En los caminos yacen dardos rotos,  

los cabellos están esparcidos.  

Destechadas están las casas,  

enrojecidos tienen sus muros. 
                 (de la sección:  Los últimos días del sitio de Tenochtitlan, pag. 199)

El llanto se extiende, las lágrimas gotean allí en  Tlatelolco. 
Llorad, amigos míos,
 tened entendido que con estos hechos 
hemos perdido la nación mexicana. 
¿Adónde vamos?, ¡oh, amigos! Luego ¿fue verdad? 
Ya abandonan la ciudad de México:  

el humo se está levantando; la niebla se está  extinguiendo... 
Por agua se fueron ya los mexicanos;  

semejan mujeres; la huída es general.
                            (de la sección: Se ha perdido el pueblo mexica, pag. 198)

II.-
Y todo esto pasó con nosotros.  

Nosotros lo vimos,  nosotros lo admiramos.  

Con esta lamentosa y triste suerte  nos vimos angustiados. 

En los caminos yacen dardos rotos, 
los cabellos están esparcidos.  

Destechadas están las casas,  

enrojecidos tienen sus muros. 

III.-
Golpeábamos, en tanto, los muros de adobe,  

y era nuestra herencia una red de agujeros. 
Con los escudos fue su resguardo,
pero ni con escudos puede ser sostenida su soledad. 
Gusanos pululan por calles y plazas,  

 los sesos están salpicados  en las paredes. 

Rojas están las aguas, están como teñidas, 

y cuando las bebimos,  es como si bebiéramos agua de salitre. 
                (de la sección:  Los últimos días del sitio de Tenochtitlan, pag. 199)

Lucha, ¡oh Tlacaltéccatl Temilotzin!: 
ya salen de sus naves los hombres de Castilla y los de las chinampas. 
¡Es cercado por la guerra el tenochca;  es cercado por la guerra el tlatelolca! 
Ya viene a cerrar el paso el armero Coyohuehuetzin; 
ya salió por el gran camino del Tepeyac el acolhua. 
¡Han aprehendido a Cuauhtémoc! 
              (de la sección La ruina de tenochcas y tlatelolcas, pags. 200 y 201)


   La instrumentación elegida por Enríquez es:
          1 Picc, 2 Fl, 2 Ob, 1 EH, 2 Cl (B), 1 ClBajo (B), 2 Fg, 1 Cfg
          4 Hr (F), 3 Trp (C), 3 Trbn, 1 Tba
          4 Timbales, 4 Percusionistas, con las siguientes dotaciones:
                    I.- 3 Tom-Toms; 1 Plato susp de 18” ó 20”; 5 Temple blocks;
                          árbol; sonaja;
                          cascabel.
                    II.- 2 Huéhuetls (diferente tamaño); Plato /sizzles; 5 Cencerros;
                           Teponaxtli;
                          1 Triang. grande; Bamboo wind chimes.
                    III.- Bongós; Bombo; Tam-Tam grande; woodblock; güiro.
                    IV.- Tarola; Plato susp, 12”; Glockenspiel; Triang, pequeño;
                            Metal wind
                            Chimes; claves; maracas.

_Datos proporcionados:_
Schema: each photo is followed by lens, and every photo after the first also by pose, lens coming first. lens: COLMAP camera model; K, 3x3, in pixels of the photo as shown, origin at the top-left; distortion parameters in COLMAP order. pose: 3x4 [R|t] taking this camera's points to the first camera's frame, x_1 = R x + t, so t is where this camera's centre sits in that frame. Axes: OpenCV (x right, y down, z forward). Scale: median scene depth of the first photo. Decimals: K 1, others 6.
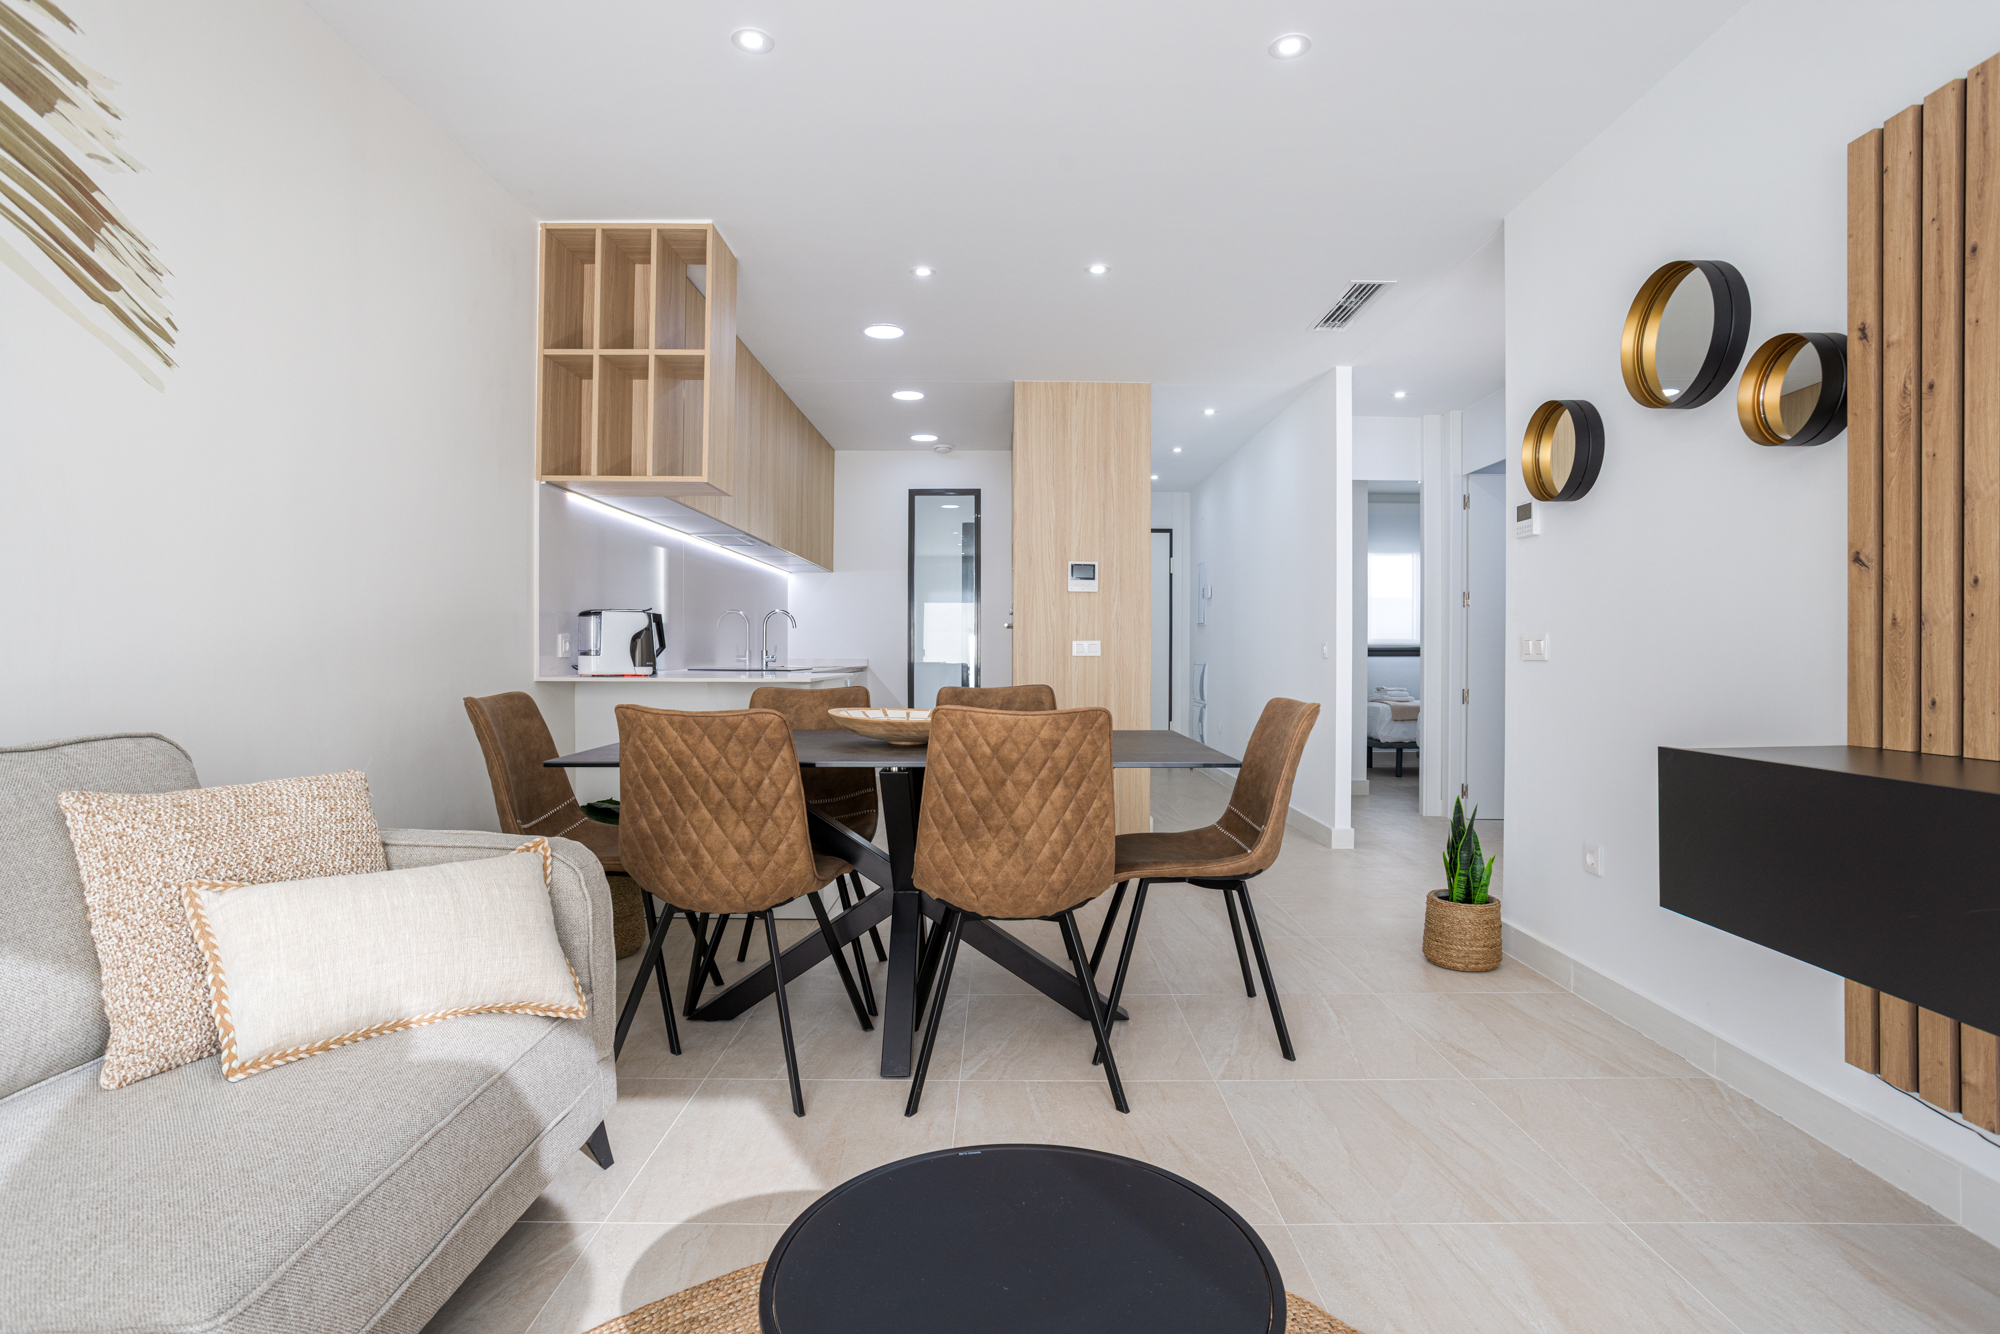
lens RADIAL K [[1028.6, 0, 1001.9], [0, 1028.6, 663.4], [0, 0, 1]] dist [-0.046642, 0.019028]
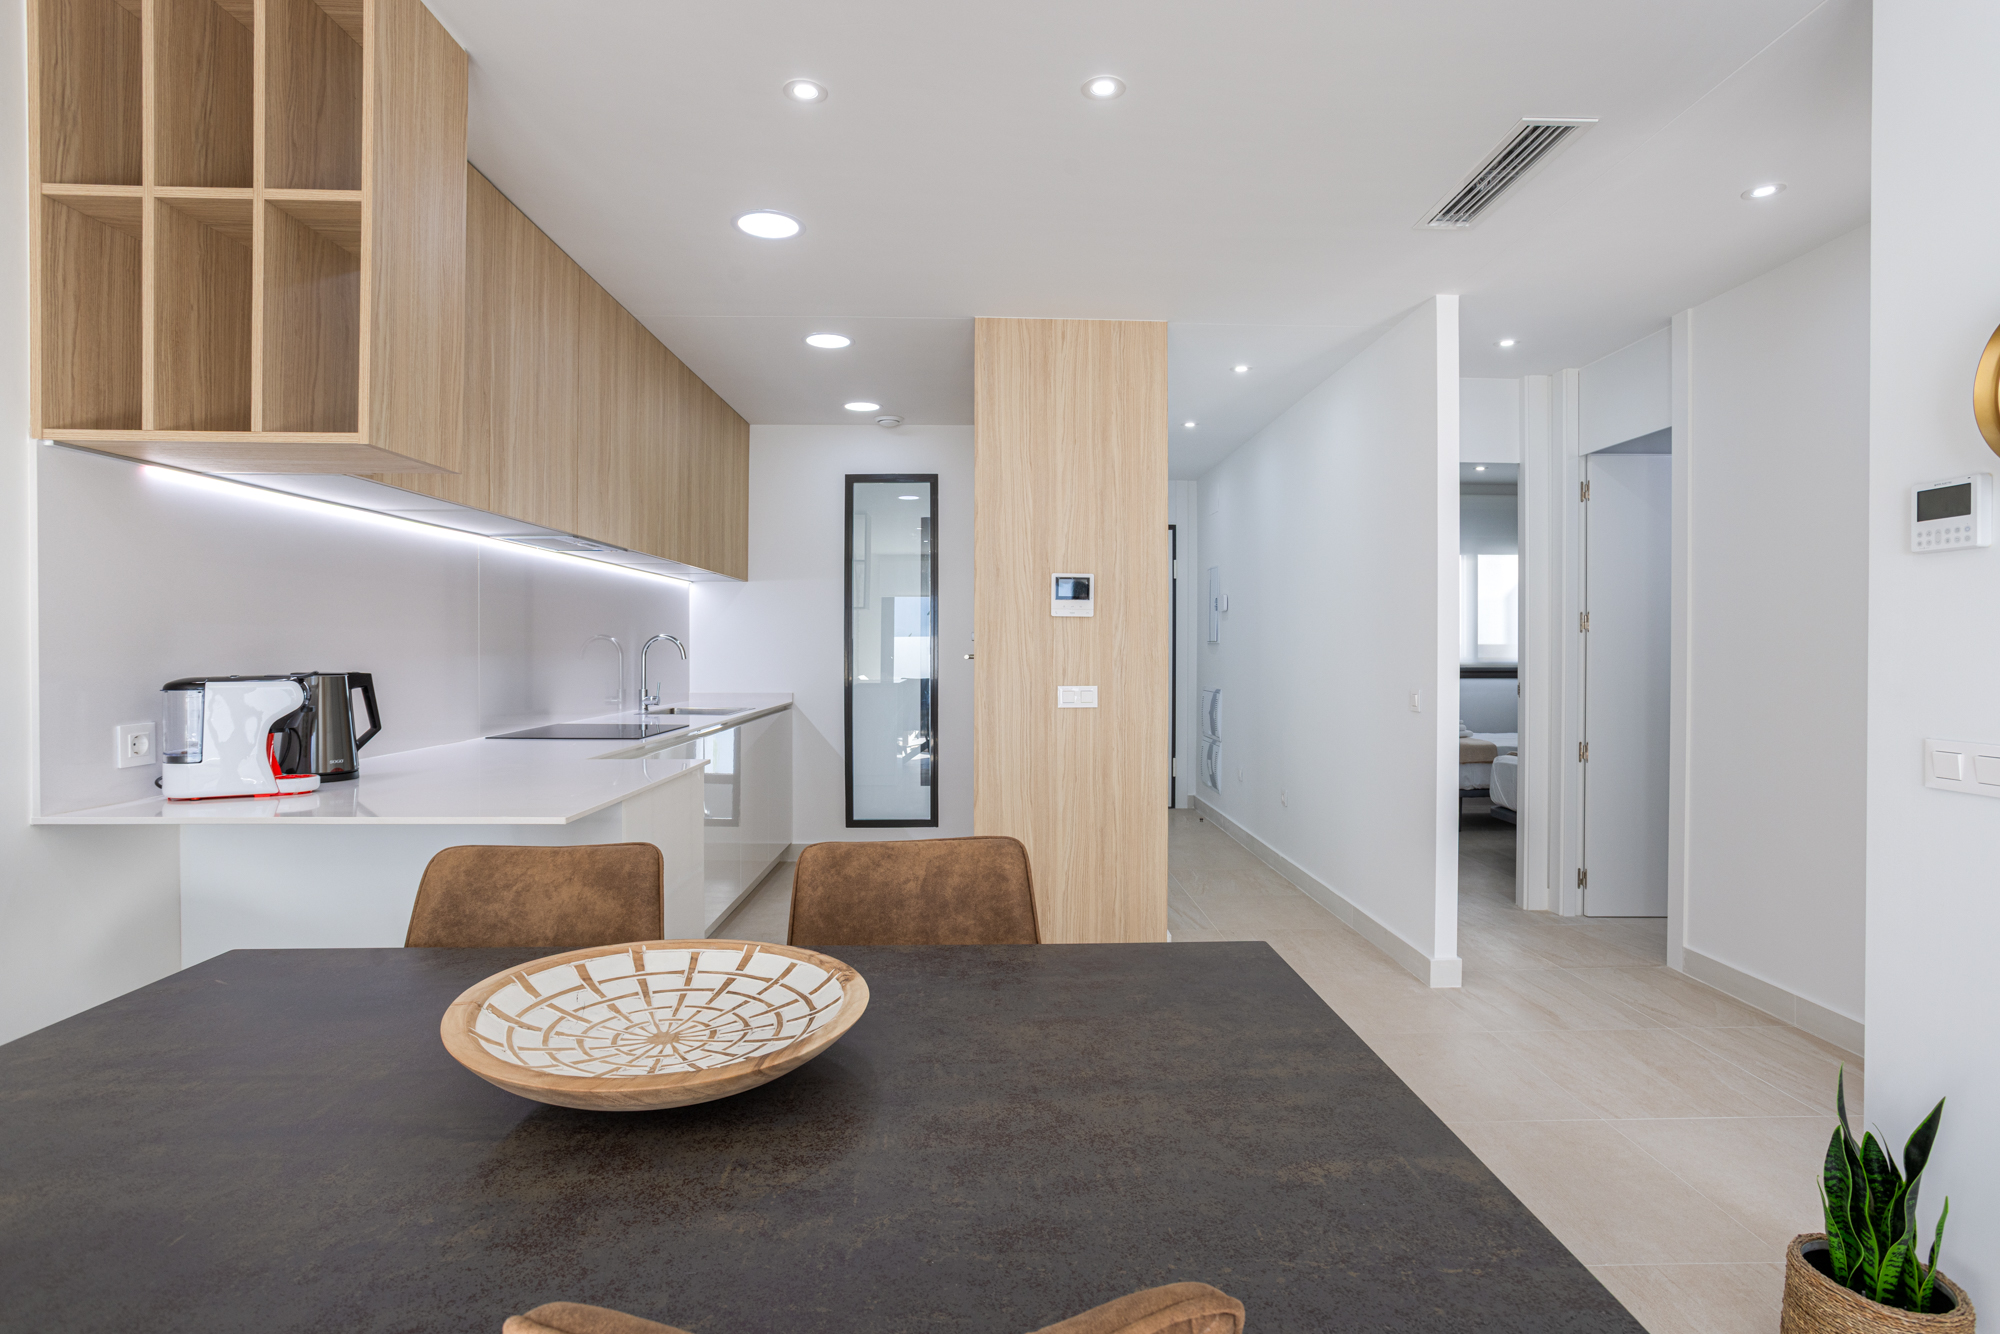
lens RADIAL K [[1028.6, 0, 1003.5], [0, 1028.6, 655.1], [0, 0, 1]] dist [-0.046642, 0.019028]
pose [[0.999773, -0.001419, 0.021250, 0.016517], [0.001460, 0.999997, -0.001927, -0.041912], [-0.021247, 0.001958, 0.999772, 0.296664]]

_Con la información:_
1. Transcriba del texto de lectura, sin cambios, el pasaje que empieza en las palabras que contienen "Ya abandonan la" y termina después de "nosotros lo admiramos.".
2. Indique si cada afirmación concuerda con el texto de lectura. Responda sí o no y cite las palabras del texto que lo deciden.
(a) En Tlatelolco gotean las lágrimas.
(b) La instrumentación elegida por Enríquez incluye dos tubas.
(c) Al beber las aguas, les parecía agua dulce.

_Soluciones en orden:_
1.
Ya abandonan la ciudad de México:  

el humo se está levantando; la niebla se está  extinguiendo... 
Por agua se fueron ya los mexicanos;  

semejan mujeres; la huída es general.
                            (de la sección: Se ha perdido el pueblo mexica, pag. 198)

II.-
Y todo esto pasó con nosotros.  

Nosotros lo vimos,  nosotros lo admiramos.

2.
(a) Sí: «las lágrimas gotean allí en  Tlatelolco».
(b) No: «1 Tba».
(c) No: «es como si bebiéramos agua de salitre».